Query planning is the air-traffic-control layer that runs before retrieval. Crawling the whole graph for every prompt is latency suicide; planning decides the intent, the seed entities, the hop budget and the retrieval blend up front.
query_plan:
question: 'Which exceptions were approved by leaders connected to Acme?'
classify: { intent: path+policy, requires_hops: 2 }
retrievers:
- { kind: vector, top_k: 8 }
- { kind: graph_traversal, start_entities: [Acme, 'policy exception'], max_hops: 2 }
re_rank: { features: [path_support, text_relevance, recency] }
Lock the hop budget before execution. requires_hops and max_hops are the variables that most control latency and noise.
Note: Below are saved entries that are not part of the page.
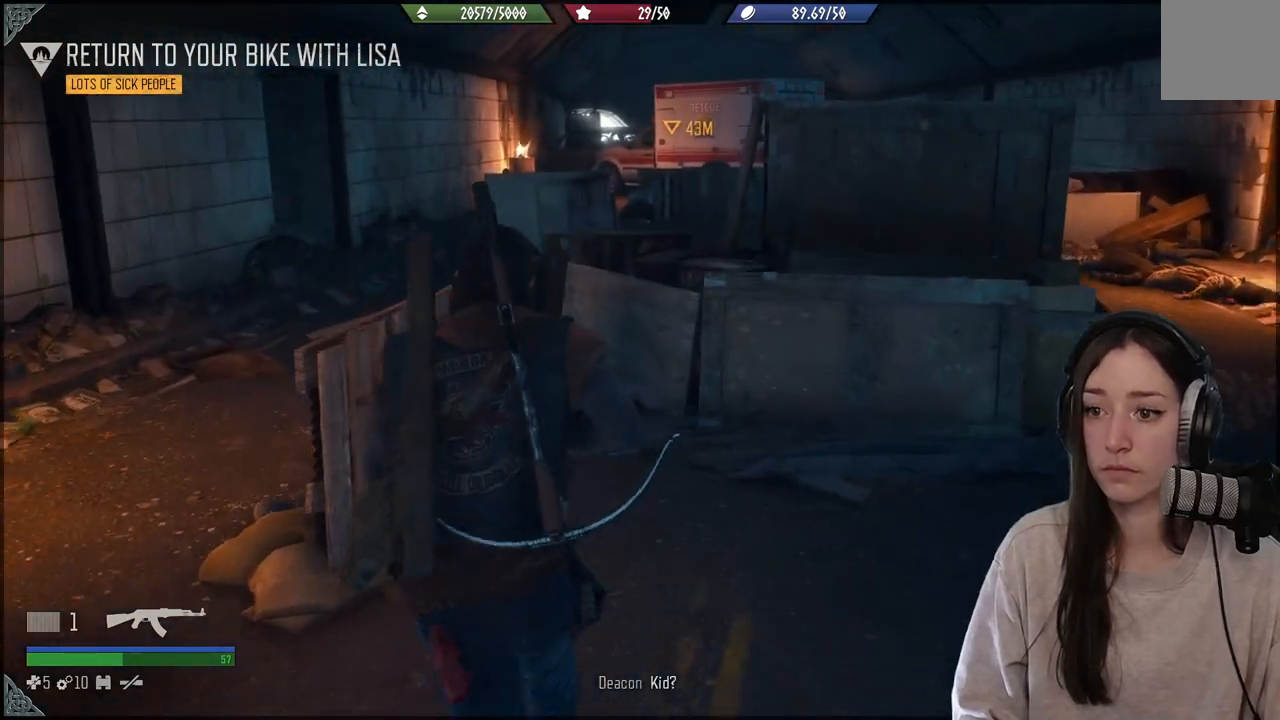
{"buttons": [], "left_stick": "up", "right_stick": "up-right", "events": [[317, "left_stick", "up-left"], [433, "right_stick", "up-right"], [467, "left_stick", "up"]]}
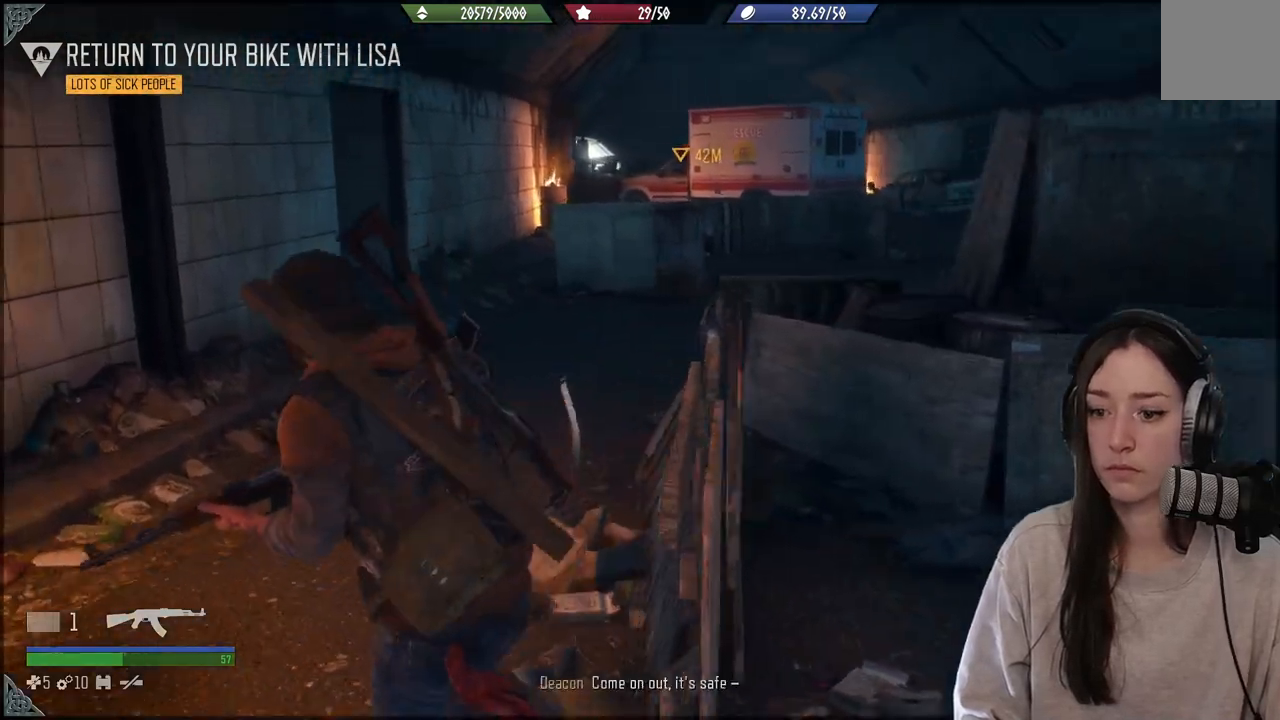
{"buttons": [], "left_stick": "up", "right_stick": "right", "events": [[133, "right_stick", "center"], [500, "right_stick", "right"]]}
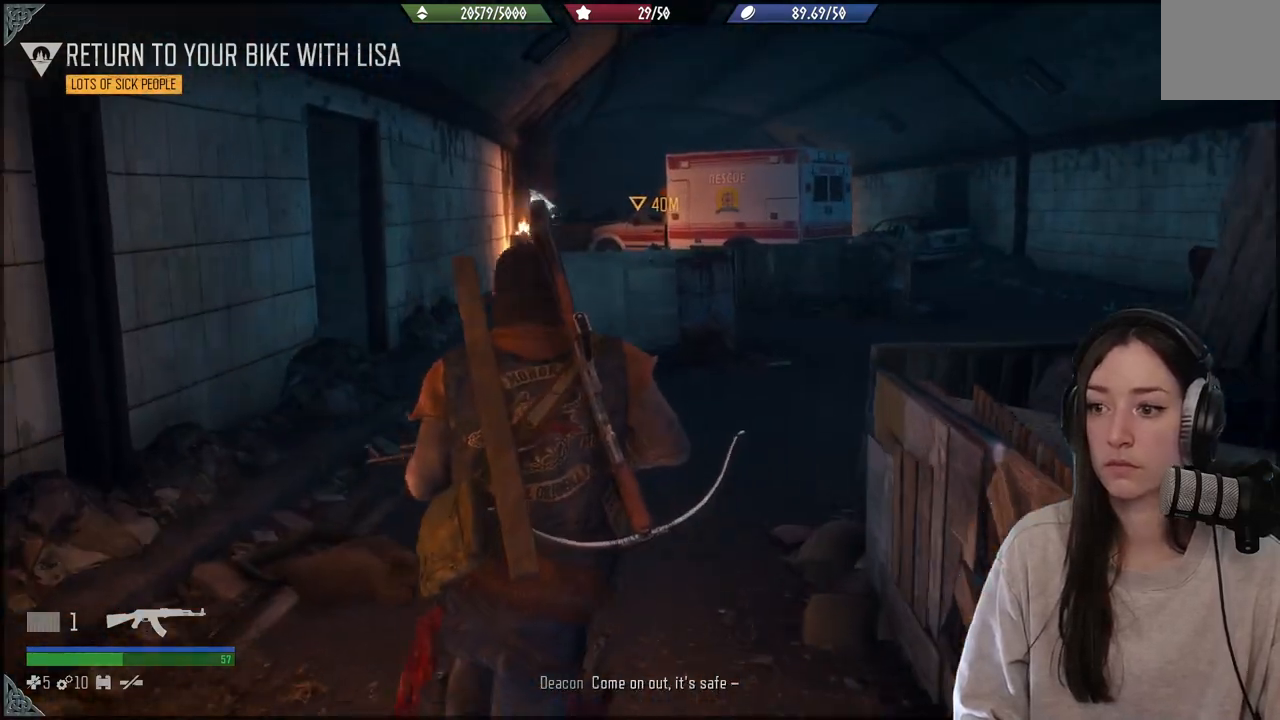
{"buttons": [], "left_stick": "up", "right_stick": "right", "events": []}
Setting them per-query (from the classified intent) instead of using one global default is what keeps p95 latency stable across easy and hard questions.
Plan the failure path too. Seed-entity extraction can fail — the question names an entity that isn't in the graph. A robust plan has a fallback (drop to pure vector search, or ask a clarifying question) instead of returning an empty traversal. Planning is not just the happy path; it's deciding what to do when the graph can't help.
Done well, planning turns GraphRAG from 'traverse everything and hope' into 'retrieve the minimal evidence set this specific question needs'.